* **Document extract**
The CO2 bomb was my next option. I rented a 20lb tank from a local welding supply; 20lbs of CO2 is ~175 cubic feet (enough to fill my 3x3x7 viv more than twice). I sealed the gaps and vents in the viv with blue tape and hung a tea-candle in the upper portion to serve as my CO2 indicator.

When I turned on the CO2 tank, I realized its output range was more limited than I expected (with a max of ~25 cubic feet per hour). Thus it took longer to fill the tank (and snuff out the candle) that I planned - but, given Boyles Law, I soon realized that ~25 CFH was the limit because the regulator quickly frosted-over at the flow-rate. I turned-down the flow and added an electric blanket over the regulator to help the frost issue as I let the tank fill up for good measure. Then I turned the CO2 down to a 1 CFH rate (to keep the CO2 up in the tank even if there were some small leaks) and left it that way until morning.

* **Exercise goal**
In the excerpt on the CO2 bomb, what did the writer hang inside the viv to serve as a CO2 indicator?

* **Records shown**
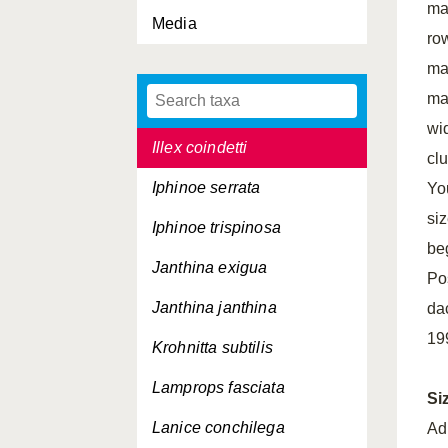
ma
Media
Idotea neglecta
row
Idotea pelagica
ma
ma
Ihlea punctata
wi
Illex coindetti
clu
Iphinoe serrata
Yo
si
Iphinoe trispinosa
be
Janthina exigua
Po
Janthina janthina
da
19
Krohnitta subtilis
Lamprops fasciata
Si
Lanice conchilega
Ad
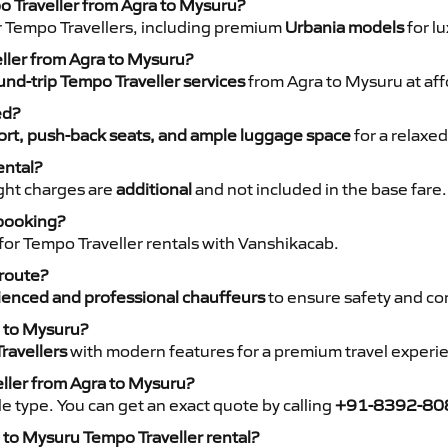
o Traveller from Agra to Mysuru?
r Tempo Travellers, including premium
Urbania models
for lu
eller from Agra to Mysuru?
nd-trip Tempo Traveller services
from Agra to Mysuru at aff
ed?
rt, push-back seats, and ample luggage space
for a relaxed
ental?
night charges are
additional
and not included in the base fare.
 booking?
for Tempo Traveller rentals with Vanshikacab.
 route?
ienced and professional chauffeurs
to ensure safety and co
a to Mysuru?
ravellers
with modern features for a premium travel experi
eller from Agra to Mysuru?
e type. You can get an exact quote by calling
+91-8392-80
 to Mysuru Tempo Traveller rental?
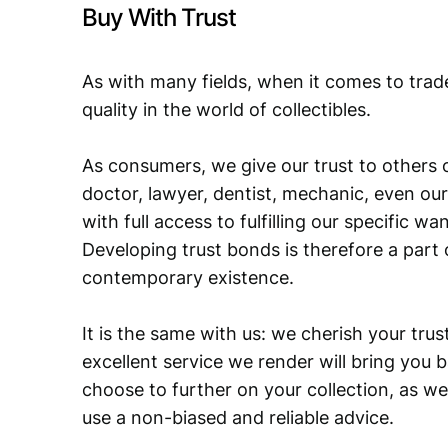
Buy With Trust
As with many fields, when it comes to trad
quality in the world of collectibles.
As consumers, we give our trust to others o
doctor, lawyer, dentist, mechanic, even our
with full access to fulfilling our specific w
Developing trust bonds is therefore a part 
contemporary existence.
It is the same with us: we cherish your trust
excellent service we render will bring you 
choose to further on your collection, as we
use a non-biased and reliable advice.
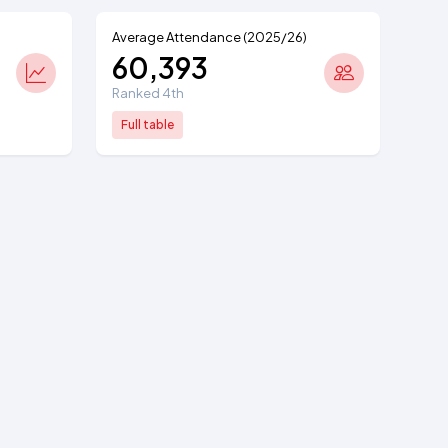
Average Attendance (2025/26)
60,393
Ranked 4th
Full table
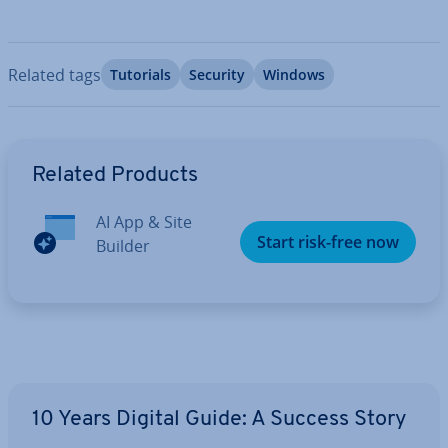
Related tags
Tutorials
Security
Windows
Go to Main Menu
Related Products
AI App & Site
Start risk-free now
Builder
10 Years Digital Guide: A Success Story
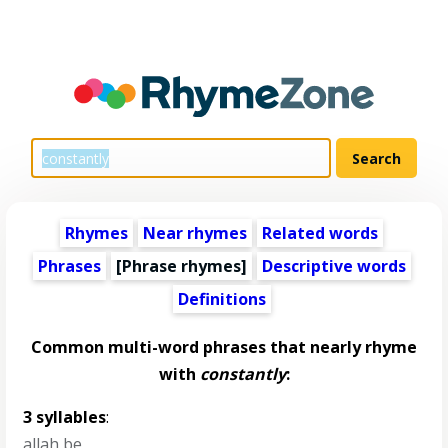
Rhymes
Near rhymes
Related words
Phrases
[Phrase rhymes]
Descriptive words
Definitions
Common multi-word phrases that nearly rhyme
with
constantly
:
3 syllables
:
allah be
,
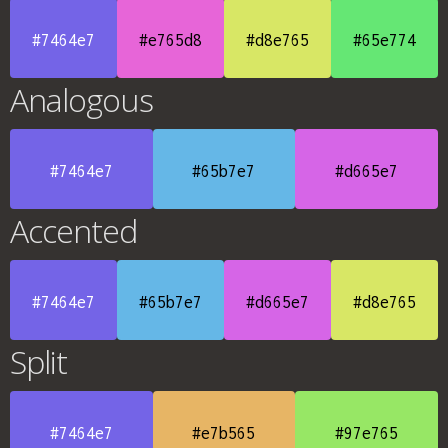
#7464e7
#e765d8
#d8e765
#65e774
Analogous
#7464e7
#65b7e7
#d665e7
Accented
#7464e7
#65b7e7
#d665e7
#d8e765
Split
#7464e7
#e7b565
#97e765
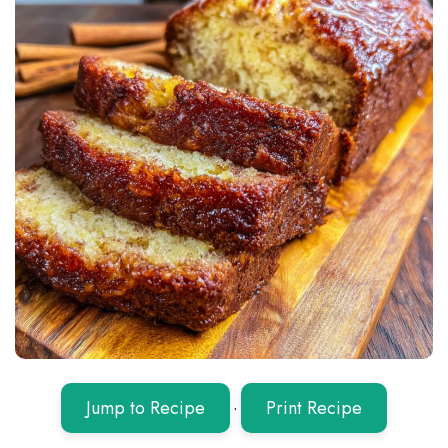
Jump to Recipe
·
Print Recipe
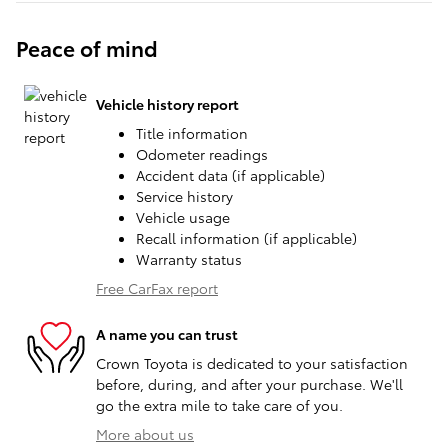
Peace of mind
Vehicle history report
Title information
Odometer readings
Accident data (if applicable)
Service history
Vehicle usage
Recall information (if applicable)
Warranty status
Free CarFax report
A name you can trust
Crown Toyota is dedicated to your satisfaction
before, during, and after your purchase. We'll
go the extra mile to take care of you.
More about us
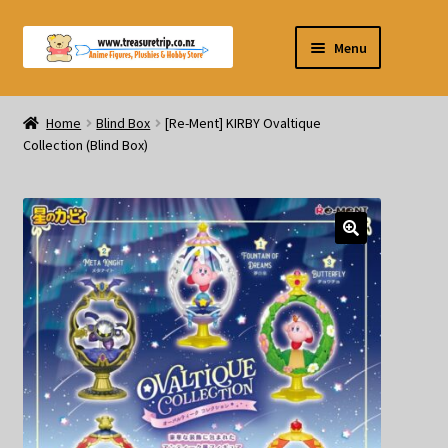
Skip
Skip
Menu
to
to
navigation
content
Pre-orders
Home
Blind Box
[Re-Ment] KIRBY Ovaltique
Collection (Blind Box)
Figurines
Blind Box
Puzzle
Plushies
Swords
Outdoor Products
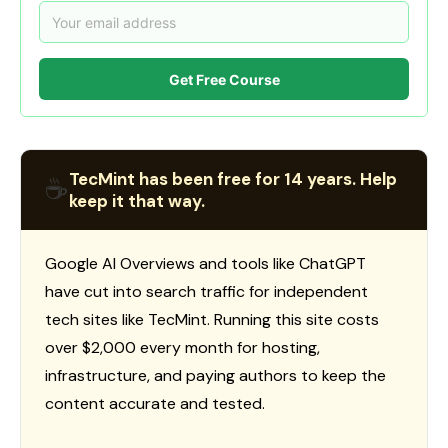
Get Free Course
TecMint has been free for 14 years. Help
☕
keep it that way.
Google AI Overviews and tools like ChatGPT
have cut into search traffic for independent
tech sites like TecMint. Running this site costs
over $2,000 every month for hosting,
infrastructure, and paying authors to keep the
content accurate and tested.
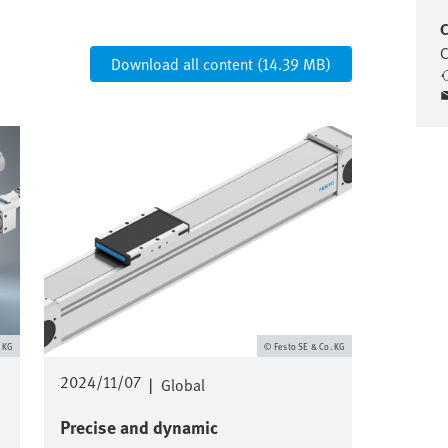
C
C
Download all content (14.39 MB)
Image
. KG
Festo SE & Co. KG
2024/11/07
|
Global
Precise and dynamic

* **Response to the task**
A tea-candle, hung in the upper portion of the viv.